Legislation Could Expand Jail Mental Health Services
WASHINGTON — U.S. Senator Dick Durbin (D-Ill.) introduced legislation earlier this month that could improve mental health and other health care services at local jails across the country. The legislation aims to expand the National Health Service Corps (NHSC) program to also include county and municipal correctional facilities, serving a larger swath of the 64 percent of jail inmates currently suffering from mental health conditions.
County and municipal correctional facilities are increasingly forced to serve as mental health providers to inmates completing extended sentences. Chicago’s Cook County Jail houses roughly 9,000 inmates and is now one of the largest providers of mental health services in the country. Cermak Health Services, which is operated by Cook County and based in the Cook County Jail, estimates that approximately 2,500 inmates require medical attention at any given time. These inmates are diagnosed with health conditions at a drastically higher rate than the general population.

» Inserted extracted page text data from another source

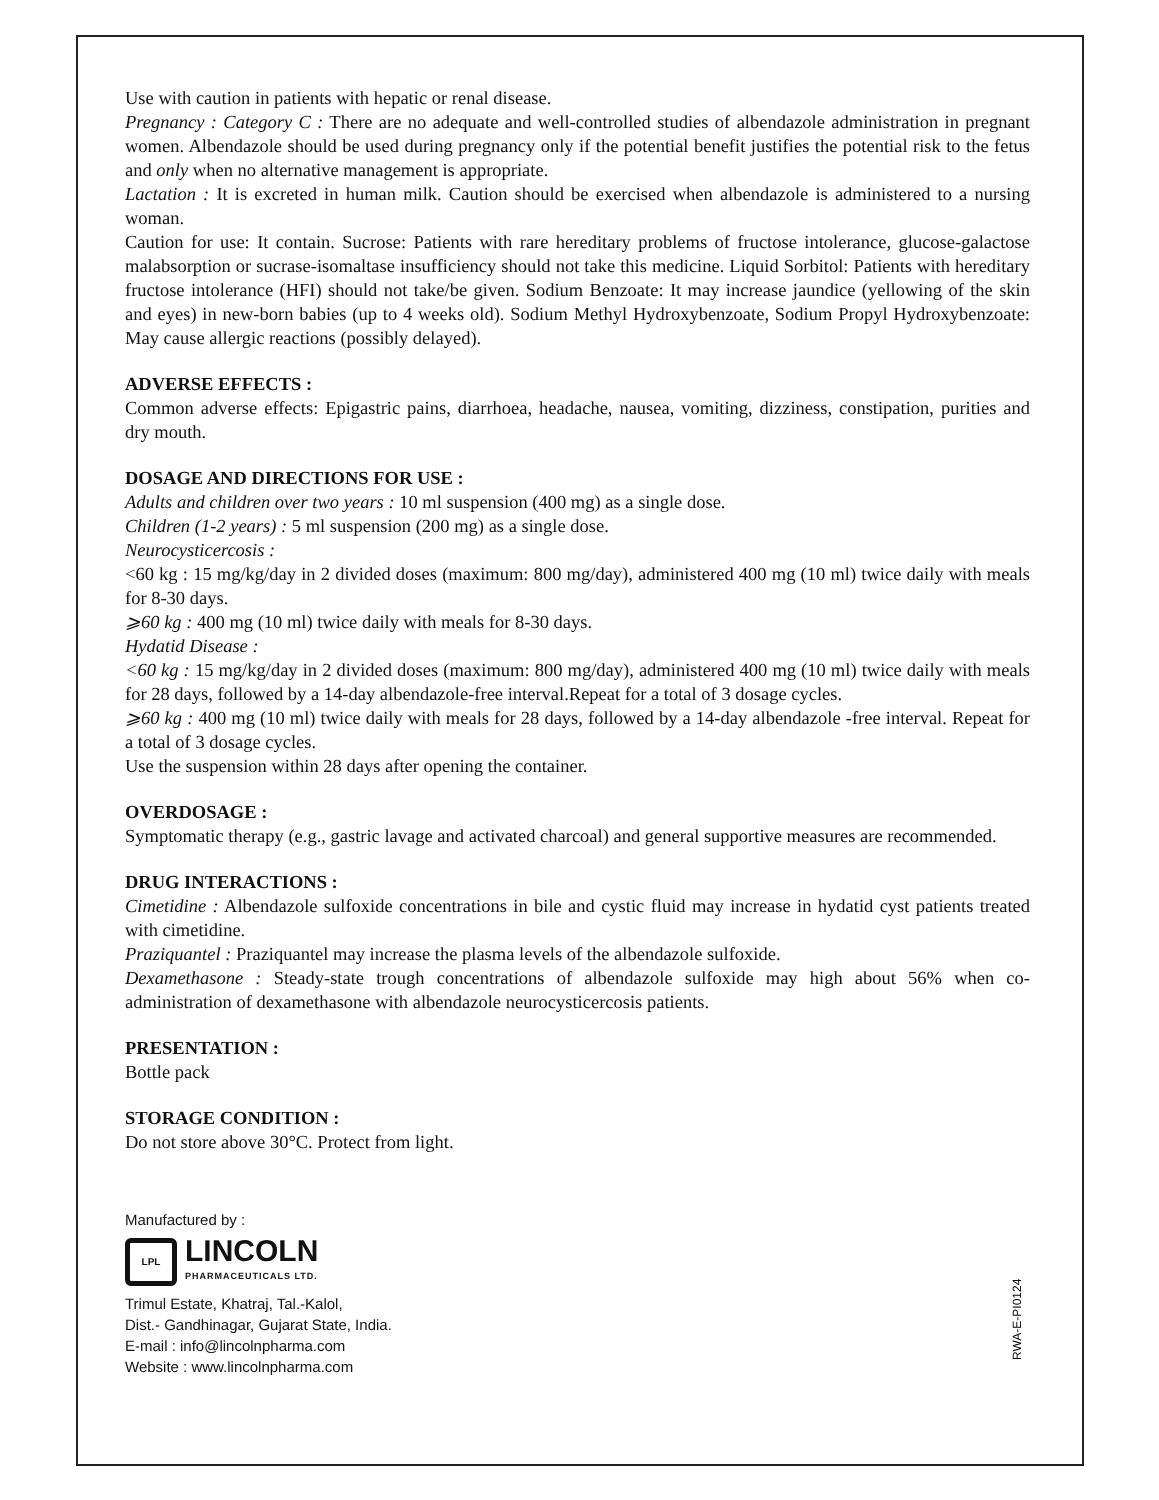Use with caution in patients with hepatic or renal disease.
Pregnancy : Category C : There are no adequate and well-controlled studies of albendazole administration in pregnant women. Albendazole should be used during pregnancy only if the potential benefit justifies the potential risk to the fetus and only when no alternative management is appropriate.
Lactation : It is excreted in human milk. Caution should be exercised when albendazole is administered to a nursing woman.
Caution for use: It contain. Sucrose: Patients with rare hereditary problems of fructose intolerance, glucose-galactose malabsorption or sucrase-isomaltase insufficiency should not take this medicine. Liquid Sorbitol: Patients with hereditary fructose intolerance (HFI) should not take/be given. Sodium Benzoate: It may increase jaundice (yellowing of the skin and eyes) in new-born babies (up to 4 weeks old). Sodium Methyl Hydroxybenzoate, Sodium Propyl Hydroxybenzoate: May cause allergic reactions (possibly delayed).
ADVERSE EFFECTS :
Common adverse effects: Epigastric pains, diarrhoea, headache, nausea, vomiting, dizziness, constipation, purities and dry mouth.
DOSAGE AND DIRECTIONS FOR USE :
Adults and children over two years : 10 ml suspension (400 mg) as a single dose.
Children (1-2 years) : 5 ml suspension (200 mg) as a single dose.
Neurocysticercosis :
<60 kg : 15 mg/kg/day in 2 divided doses (maximum: 800 mg/day), administered 400 mg (10 ml) twice daily with meals for 8-30 days.
⩾60 kg : 400 mg (10 ml) twice daily with meals for 8-30 days.
Hydatid Disease :
<60 kg : 15 mg/kg/day in 2 divided doses (maximum: 800 mg/day), administered 400 mg (10 ml) twice daily with meals for 28 days, followed by a 14-day albendazole-free interval.Repeat for a total of 3 dosage cycles.
⩾60 kg : 400 mg (10 ml) twice daily with meals for 28 days, followed by a 14-day albendazole -free interval. Repeat for a total of 3 dosage cycles.
Use the suspension within 28 days after opening the container.
OVERDOSAGE :
Symptomatic therapy (e.g., gastric lavage and activated charcoal) and general supportive measures are recommended.
DRUG INTERACTIONS :
Cimetidine : Albendazole sulfoxide concentrations in bile and cystic fluid may increase in hydatid cyst patients treated with cimetidine.
Praziquantel : Praziquantel may increase the plasma levels of the albendazole sulfoxide.
Dexamethasone : Steady-state trough concentrations of albendazole sulfoxide may high about 56% when co-administration of dexamethasone with albendazole neurocysticercosis patients.
PRESENTATION :
Bottle pack
STORAGE CONDITION :
Do not store above 30°C. Protect from light.
Manufactured by :
LPL
LINCOLN
PHARMACEUTICALS LTD.
Trimul Estate, Khatraj, Tal.-Kalol,
Dist.- Gandhinagar, Gujarat State, India.
E-mail : info@lincolnpharma.com
Website : www.lincolnpharma.com
RWA-E-PI0124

Additionally, as many mentally ill inmates return to disadvantaged neighborhoods after completing their sentences, expanding and improving health care services at local jails — especially mental and behavioral health services — will help reduce recidivism and improve public safety, according to a statement by Durbin’s office.
The NHSC places health care professionals in medically underserved areas in return for student loan assistance. Participants are generally required to make a two-year commitment to the program, providing primary care, oral health and behavioral health services to community mental health centers, free clinics, school-based clinics and other medically underserved facilities. Last year, more than 9,200 primary care, dental and behavior and mental health professionals were members of the NHSC, providing care at 4,900 medically underserved sites, including state and federal prisons. By expanding the NHSC, Durbin said, county and municipal jails can better attract highly qualified behavioral and medical health professionals.

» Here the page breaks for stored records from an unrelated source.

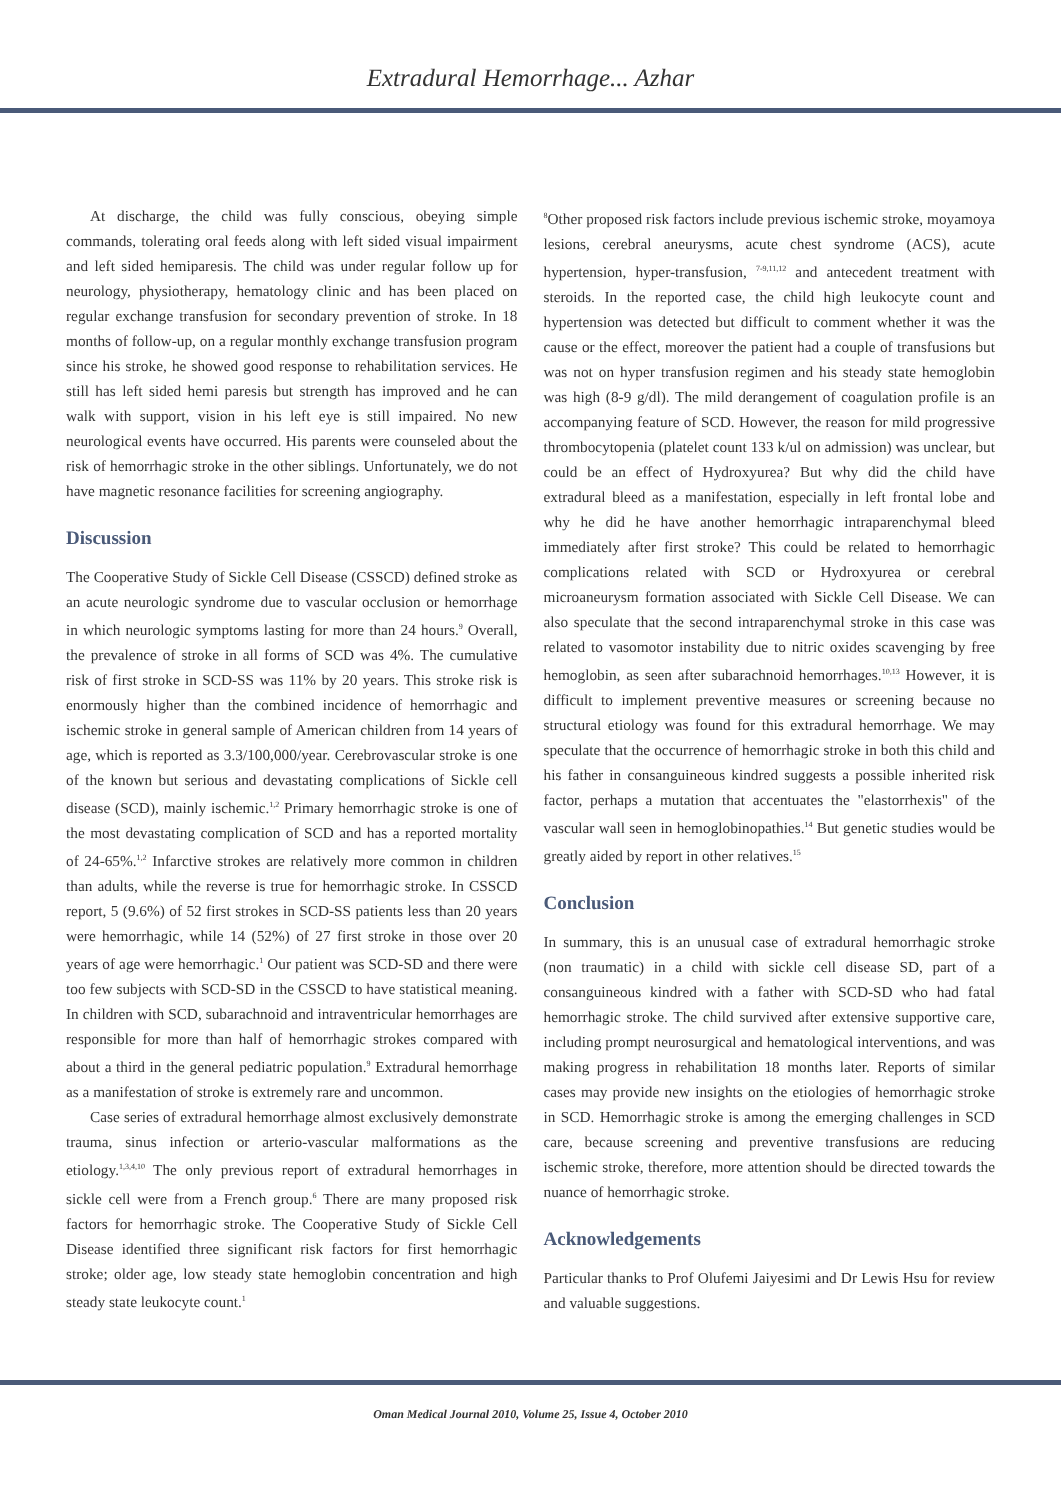Extradural Hemorrhage... Azhar
At discharge, the child was fully conscious, obeying simple commands, tolerating oral feeds along with left sided visual impairment and left sided hemiparesis. The child was under regular follow up for neurology, physiotherapy, hematology clinic and has been placed on regular exchange transfusion for secondary prevention of stroke. In 18 months of follow-up, on a regular monthly exchange transfusion program since his stroke, he showed good response to rehabilitation services. He still has left sided hemi paresis but strength has improved and he can walk with support, vision in his left eye is still impaired. No new neurological events have occurred. His parents were counseled about the risk of hemorrhagic stroke in the other siblings. Unfortunately, we do not have magnetic resonance facilities for screening angiography.
Discussion
The Cooperative Study of Sickle Cell Disease (CSSCD) defined stroke as an acute neurologic syndrome due to vascular occlusion or hemorrhage in which neurologic symptoms lasting for more than 24 hours.<sup>9</sup> Overall, the prevalence of stroke in all forms of SCD was 4%. The cumulative risk of first stroke in SCD-SS was 11% by 20 years. This stroke risk is enormously higher than the combined incidence of hemorrhagic and ischemic stroke in general sample of American children from 14 years of age, which is reported as 3.3/100,000/year. Cerebrovascular stroke is one of the known but serious and devastating complications of Sickle cell disease (SCD), mainly ischemic.<sup>1,2</sup> Primary hemorrhagic stroke is one of the most devastating complication of SCD and has a reported mortality of 24-65%.<sup>1,2</sup> Infarctive strokes are relatively more common in children than adults, while the reverse is true for hemorrhagic stroke. In CSSCD report, 5 (9.6%) of 52 first strokes in SCD-SS patients less than 20 years were hemorrhagic, while 14 (52%) of 27 first stroke in those over 20 years of age were hemorrhagic.<sup>1</sup> Our patient was SCD-SD and there were too few subjects with SCD-SD in the CSSCD to have statistical meaning. In children with SCD, subarachnoid and intraventricular hemorrhages are responsible for more than half of hemorrhagic strokes compared with about a third in the general pediatric population.<sup>9</sup> Extradural hemorrhage as a manifestation of stroke is extremely rare and uncommon.
Case series of extradural hemorrhage almost exclusively demonstrate trauma, sinus infection or arterio-vascular malformations as the etiology.<sup>1,3,4,10</sup> The only previous report of extradural hemorrhages in sickle cell were from a French group.<sup>6</sup> There are many proposed risk factors for hemorrhagic stroke. The Cooperative Study of Sickle Cell Disease identified three significant risk factors for first hemorrhagic stroke; older age, low steady state hemoglobin concentration and high steady state leukocyte count.<sup>1</sup>
<sup>8</sup> Other proposed risk factors include previous ischemic stroke, moyamoya lesions, cerebral aneurysms, acute chest syndrome (ACS), acute hypertension, hyper-transfusion, <sup>7-9,11,12</sup> and antecedent treatment with steroids. In the reported case, the child high leukocyte count and hypertension was detected but difficult to comment whether it was the cause or the effect, moreover the patient had a couple of transfusions but was not on hyper transfusion regimen and his steady state hemoglobin was high (8-9 g/dl). The mild derangement of coagulation profile is an accompanying feature of SCD. However, the reason for mild progressive thrombocytopenia (platelet count 133 k/ul on admission) was unclear, but could be an effect of Hydroxyurea? But why did the child have extradural bleed as a manifestation, especially in left frontal lobe and why he did he have another hemorrhagic intraparenchymal bleed immediately after first stroke? This could be related to hemorrhagic complications related with SCD or Hydroxyurea or cerebral microaneurysm formation associated with Sickle Cell Disease. We can also speculate that the second intraparenchymal stroke in this case was related to vasomotor instability due to nitric oxides scavenging by free hemoglobin, as seen after subarachnoid hemorrhages.<sup>10,13</sup> However, it is difficult to implement preventive measures or screening because no structural etiology was found for this extradural hemorrhage. We may speculate that the occurrence of hemorrhagic stroke in both this child and his father in consanguineous kindred suggests a possible inherited risk factor, perhaps a mutation that accentuates the "elastorrhexis" of the vascular wall seen in hemoglobinopathies.<sup>14</sup> But genetic studies would be greatly aided by report in other relatives.<sup>15</sup>
Conclusion
In summary, this is an unusual case of extradural hemorrhagic stroke (non traumatic) in a child with sickle cell disease SD, part of a consanguineous kindred with a father with SCD-SD who had fatal hemorrhagic stroke. The child survived after extensive supportive care, including prompt neurosurgical and hematological interventions, and was making progress in rehabilitation 18 months later. Reports of similar cases may provide new insights on the etiologies of hemorrhagic stroke in SCD. Hemorrhagic stroke is among the emerging challenges in SCD care, because screening and preventive transfusions are reducing ischemic stroke, therefore, more attention should be directed towards the nuance of hemorrhagic stroke.
Acknowledgements
Particular thanks to Prof Olufemi Jaiyesimi and Dr Lewis Hsu for review and valuable suggestions.
Oman Medical Journal 2010, Volume 25, Issue 4, October 2010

“Even if someone is incarcerated, they are still entitled to necessary medical care. The National Health Service Corps has improved access to health care for thousands of Illinoisans in medically underserved areas, including our state and federal prisons,” Durbin said. “Local jails like the Cook County Department of Corrections are serving larger prisoner populations with increasingly long sentences and high rates of mental illness. Improving local jails’ ability to recruit skilled, committed healthcare professionals and expand their inmates’ access to behavioral health services and other healthcare will help reduce recidivism and improve public safety. State and federal prisons are already included in this program for these very reasons. It is only logical to include county and municipal correctional facilities as well.”
Durbin’s legislation has received support from a number of mental health advocacy organizations, including the National Association of Community Health Centers, the Association of Clinicians for the Underserved, the National Association of County and City Health Officials and the American Psychiatric Association.